#### Description of the task
Go through the listing and return every line with "after" in it.

---------------

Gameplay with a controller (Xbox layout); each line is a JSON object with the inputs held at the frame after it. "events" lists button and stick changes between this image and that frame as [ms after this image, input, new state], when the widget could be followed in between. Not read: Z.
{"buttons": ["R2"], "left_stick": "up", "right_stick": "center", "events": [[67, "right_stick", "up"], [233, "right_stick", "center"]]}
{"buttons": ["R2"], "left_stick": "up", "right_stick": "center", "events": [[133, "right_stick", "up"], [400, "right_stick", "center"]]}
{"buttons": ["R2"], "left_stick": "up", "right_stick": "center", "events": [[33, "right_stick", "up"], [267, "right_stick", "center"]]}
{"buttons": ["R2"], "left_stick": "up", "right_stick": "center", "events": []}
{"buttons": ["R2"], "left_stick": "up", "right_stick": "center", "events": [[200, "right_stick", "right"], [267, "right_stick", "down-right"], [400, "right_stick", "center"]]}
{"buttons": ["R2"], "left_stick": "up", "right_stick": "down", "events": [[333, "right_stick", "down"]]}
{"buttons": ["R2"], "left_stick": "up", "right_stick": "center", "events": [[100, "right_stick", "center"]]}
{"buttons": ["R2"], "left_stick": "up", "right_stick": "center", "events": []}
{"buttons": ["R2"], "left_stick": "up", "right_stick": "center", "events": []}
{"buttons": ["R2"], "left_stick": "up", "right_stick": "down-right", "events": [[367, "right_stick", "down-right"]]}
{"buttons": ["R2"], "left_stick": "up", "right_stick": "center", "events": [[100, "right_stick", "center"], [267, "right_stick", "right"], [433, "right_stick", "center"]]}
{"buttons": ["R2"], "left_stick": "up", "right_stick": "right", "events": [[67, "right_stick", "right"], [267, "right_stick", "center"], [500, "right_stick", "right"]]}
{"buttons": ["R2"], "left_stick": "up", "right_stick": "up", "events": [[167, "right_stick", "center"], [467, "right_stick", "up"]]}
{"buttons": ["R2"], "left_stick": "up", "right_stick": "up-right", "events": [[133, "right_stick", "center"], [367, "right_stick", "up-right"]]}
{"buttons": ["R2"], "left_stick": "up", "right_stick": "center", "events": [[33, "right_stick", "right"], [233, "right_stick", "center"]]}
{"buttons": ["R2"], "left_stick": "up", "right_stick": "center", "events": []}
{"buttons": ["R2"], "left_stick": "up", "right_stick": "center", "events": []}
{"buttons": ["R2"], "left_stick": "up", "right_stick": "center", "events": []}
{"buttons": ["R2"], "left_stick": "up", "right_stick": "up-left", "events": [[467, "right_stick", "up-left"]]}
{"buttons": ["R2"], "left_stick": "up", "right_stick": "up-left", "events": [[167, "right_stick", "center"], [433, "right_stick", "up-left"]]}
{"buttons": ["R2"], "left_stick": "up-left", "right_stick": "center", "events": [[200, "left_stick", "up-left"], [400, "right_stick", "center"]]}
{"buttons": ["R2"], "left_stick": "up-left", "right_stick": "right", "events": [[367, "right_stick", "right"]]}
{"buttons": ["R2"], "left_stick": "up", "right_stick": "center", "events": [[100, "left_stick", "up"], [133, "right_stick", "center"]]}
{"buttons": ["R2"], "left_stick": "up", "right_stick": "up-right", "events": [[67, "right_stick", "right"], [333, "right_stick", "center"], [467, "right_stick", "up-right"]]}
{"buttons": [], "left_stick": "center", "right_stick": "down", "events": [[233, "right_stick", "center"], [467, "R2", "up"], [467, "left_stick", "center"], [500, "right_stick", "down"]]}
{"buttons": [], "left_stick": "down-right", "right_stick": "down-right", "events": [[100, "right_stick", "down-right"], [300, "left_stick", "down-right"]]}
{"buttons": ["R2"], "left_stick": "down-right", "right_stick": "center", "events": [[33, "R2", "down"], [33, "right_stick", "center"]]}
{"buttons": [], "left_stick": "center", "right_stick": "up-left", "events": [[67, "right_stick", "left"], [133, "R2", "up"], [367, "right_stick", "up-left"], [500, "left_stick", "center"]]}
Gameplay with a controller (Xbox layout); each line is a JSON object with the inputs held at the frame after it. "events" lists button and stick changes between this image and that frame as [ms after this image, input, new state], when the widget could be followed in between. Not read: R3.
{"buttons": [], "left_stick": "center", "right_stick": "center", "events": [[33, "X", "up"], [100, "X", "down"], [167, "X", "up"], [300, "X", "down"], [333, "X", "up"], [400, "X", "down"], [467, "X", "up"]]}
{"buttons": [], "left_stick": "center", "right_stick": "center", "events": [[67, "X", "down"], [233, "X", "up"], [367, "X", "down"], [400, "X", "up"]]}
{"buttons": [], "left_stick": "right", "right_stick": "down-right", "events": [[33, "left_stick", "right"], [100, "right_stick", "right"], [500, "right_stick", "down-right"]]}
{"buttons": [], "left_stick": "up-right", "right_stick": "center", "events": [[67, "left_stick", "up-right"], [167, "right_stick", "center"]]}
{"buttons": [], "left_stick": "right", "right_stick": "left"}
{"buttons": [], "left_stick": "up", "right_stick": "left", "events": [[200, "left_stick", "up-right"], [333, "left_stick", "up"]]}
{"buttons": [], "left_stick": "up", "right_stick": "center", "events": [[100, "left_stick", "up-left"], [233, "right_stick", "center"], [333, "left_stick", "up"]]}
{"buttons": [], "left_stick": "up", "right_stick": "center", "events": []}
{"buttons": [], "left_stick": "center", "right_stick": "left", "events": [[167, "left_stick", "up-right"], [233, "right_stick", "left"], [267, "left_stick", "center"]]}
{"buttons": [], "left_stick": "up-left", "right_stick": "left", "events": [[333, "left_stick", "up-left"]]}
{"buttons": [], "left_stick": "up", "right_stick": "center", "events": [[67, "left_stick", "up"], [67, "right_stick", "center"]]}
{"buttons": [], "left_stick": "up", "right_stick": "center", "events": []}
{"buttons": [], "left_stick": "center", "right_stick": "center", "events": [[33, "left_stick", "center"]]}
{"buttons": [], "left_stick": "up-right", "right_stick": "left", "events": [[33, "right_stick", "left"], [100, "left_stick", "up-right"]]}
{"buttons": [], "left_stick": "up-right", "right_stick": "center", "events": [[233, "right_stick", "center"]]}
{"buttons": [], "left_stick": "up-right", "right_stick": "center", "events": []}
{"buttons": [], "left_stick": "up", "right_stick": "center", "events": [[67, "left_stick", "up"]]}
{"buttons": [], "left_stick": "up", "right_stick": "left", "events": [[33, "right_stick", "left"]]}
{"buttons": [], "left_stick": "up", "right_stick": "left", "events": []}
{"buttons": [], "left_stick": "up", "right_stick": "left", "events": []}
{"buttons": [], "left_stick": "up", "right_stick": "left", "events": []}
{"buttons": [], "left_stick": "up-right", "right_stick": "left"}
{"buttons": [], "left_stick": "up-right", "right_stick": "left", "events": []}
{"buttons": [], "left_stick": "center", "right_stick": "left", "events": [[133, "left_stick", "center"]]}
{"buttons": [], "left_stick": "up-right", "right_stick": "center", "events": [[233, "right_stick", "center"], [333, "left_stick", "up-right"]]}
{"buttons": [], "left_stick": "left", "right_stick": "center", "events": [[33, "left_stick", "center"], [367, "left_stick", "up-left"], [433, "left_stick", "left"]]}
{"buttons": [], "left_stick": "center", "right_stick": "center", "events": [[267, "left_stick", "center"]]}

---------------

#### Your response
Gameplay with a controller (Xbox layout); each line is a JSON object with the inputs held at the frame after it. "events" lists button and stick changes between this image and that frame as [ms after this image, input, new state], when the widget could be followed in between. Not read: Z.
Gameplay with a controller (Xbox layout); each line is a JSON object with the inputs held at the frame after it. "events" lists button and stick changes between this image and that frame as [ms after this image, input, new state], when the widget could be followed in between. Not read: R3.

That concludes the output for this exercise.